- Source excerpt:
____
Friday, 18 April 2014

Premiership Preview - Harlequins v Leicester Tigers

There’s something about the good weather that, as an Englishman, makes everything seem better.  You can walk into work in the mornings with an extra bounce in you step, leaving the ‘Mid-March trudge’ behind.  Getting out of the house all of a sudden takes half as much time as, since the temperature is above 12 degrees, it’s classified as ‘t-shirt weather’ and there’s no need to bury yourself in layers of coats.  But, as a rugby fan, perhaps the best thing to see is the art of free-flowing, fast, running rugby emerge from its winter hibernation to take centre stage on the firm pitches in the final furlong of the season.  And, on Friday night, I’d say that we have the two sides in the Premiership who are best equipped to demonstrate that.

Yes, it may be slightly controversial but, in my eyes, Harlequins and Leicester Tigers are the best teams to watch in the Premiership when on form.  Few could have an argument that the Quins’ high risk, offload-based game is not – as Alan Partridge would say – ‘liquid’ rugby, but the Tigers?  The same side that has shuffled their way through the winter with a series of unconvincing displays?  Yep.  I’m sure Northampton fans would have a strong argument in favour of their own sides’ brand of rugby, but with their stars returning from injury – and, in particular, Manu Tuilagi – the Tigers like to play a high tempo, power-based game that is simply irresistible.  With powerful runners hitting lines off the shoulder of an attacking half-back combination, and with serious magic out-wide in the form of Mathew Tait, Niki Goneva and Manu Tuilagi, they have an all-court game that excels on the harder surfaces.  They may not have won at the Stoop for the last 2 seasons, but they go into this game in ominous form, and are still yet to hit full-stride.
____
- Problems and tasks:
**A.** Name the players the rugby preview credits with serious magic out-wide for the Tigers.
**B.** Reproduce the rugby preview between "Friday, 18 April" and "to demonstrate that.", inclusive.
Rely only on the rugby preview.

- Collected material:
____
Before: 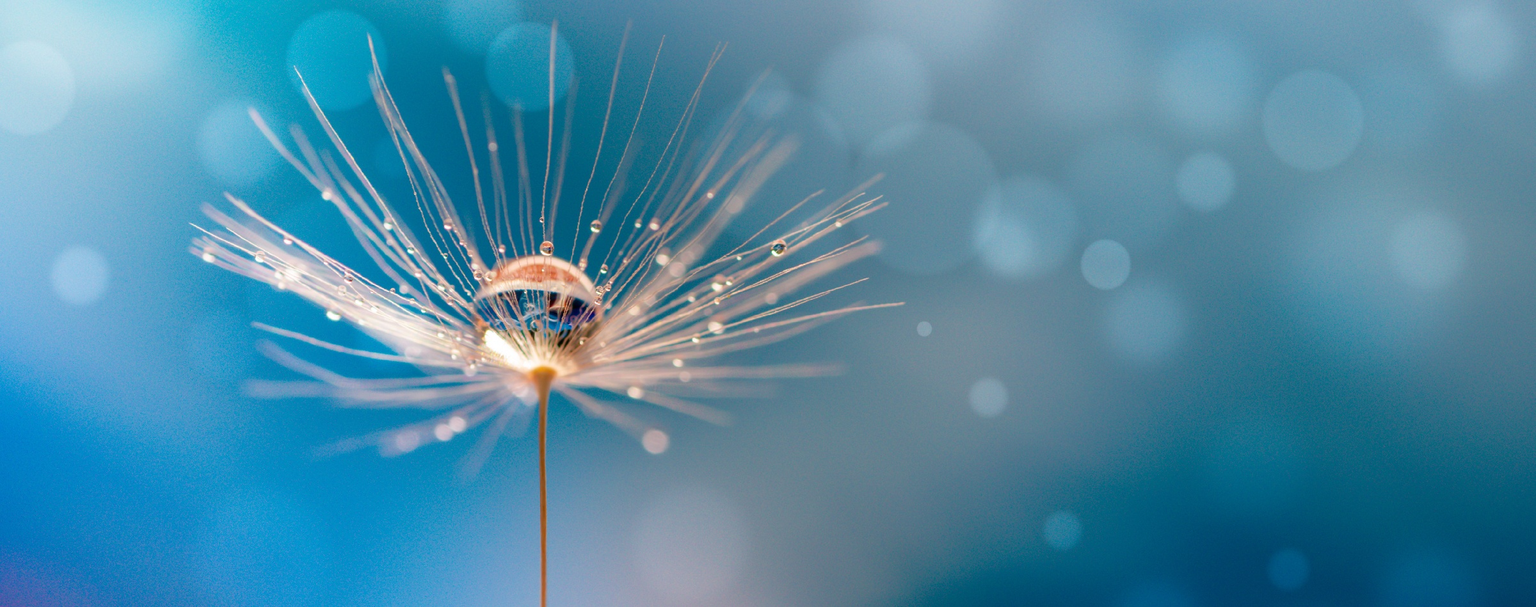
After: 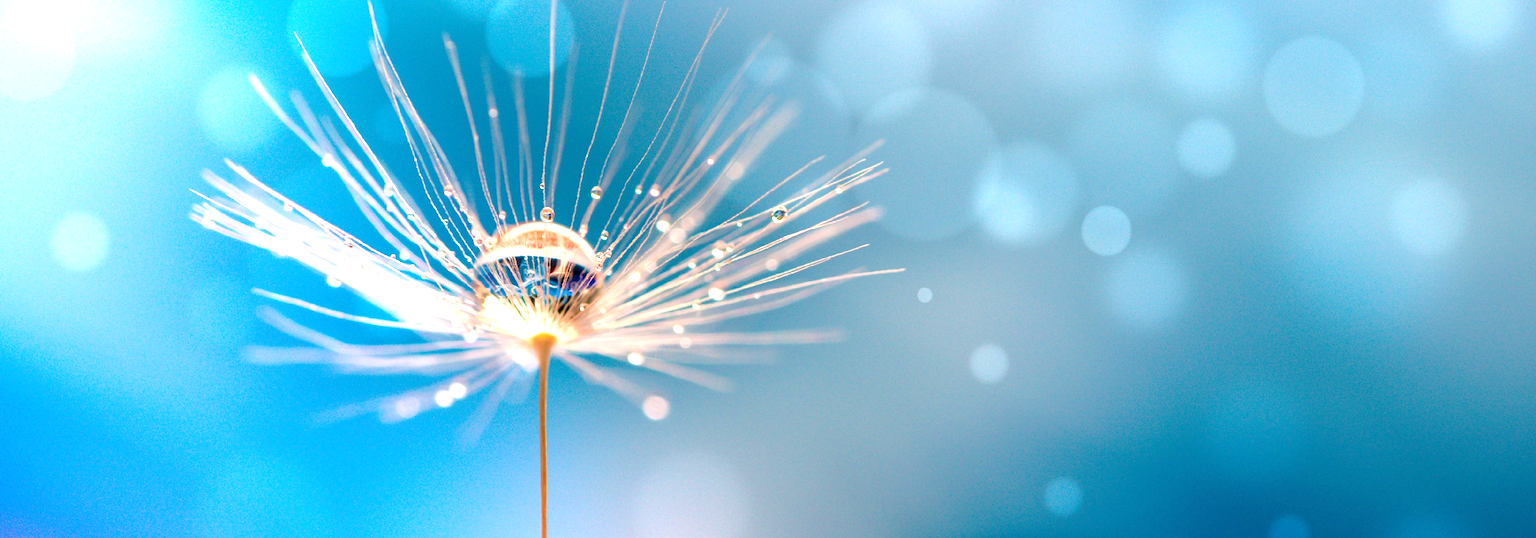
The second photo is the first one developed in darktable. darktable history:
____
- Per-task answers:
**A.** Mathew Tait, Niki Goneva, Manu Tuilagi

**B.**
Friday, 18 April 2014

Premiership Preview - Harlequins v Leicester Tigers

There’s something about the good weather that, as an Englishman, makes everything seem better.  You can walk into work in the mornings with an extra bounce in you step, leaving the ‘Mid-March trudge’ behind.  Getting out of the house all of a sudden takes half as much time as, since the temperature is above 12 degrees, it’s classified as ‘t-shirt weather’ and there’s no need to bury yourself in layers of coats.  But, as a rugby fan, perhaps the best thing to see is the art of free-flowing, fast, running rugby emerge from its winter hibernation to take centre stage on the firm pitches in the final furlong of the season.  And, on Friday night, I’d say that we have the two sides in the Premiership who are best equipped to demonstrate that.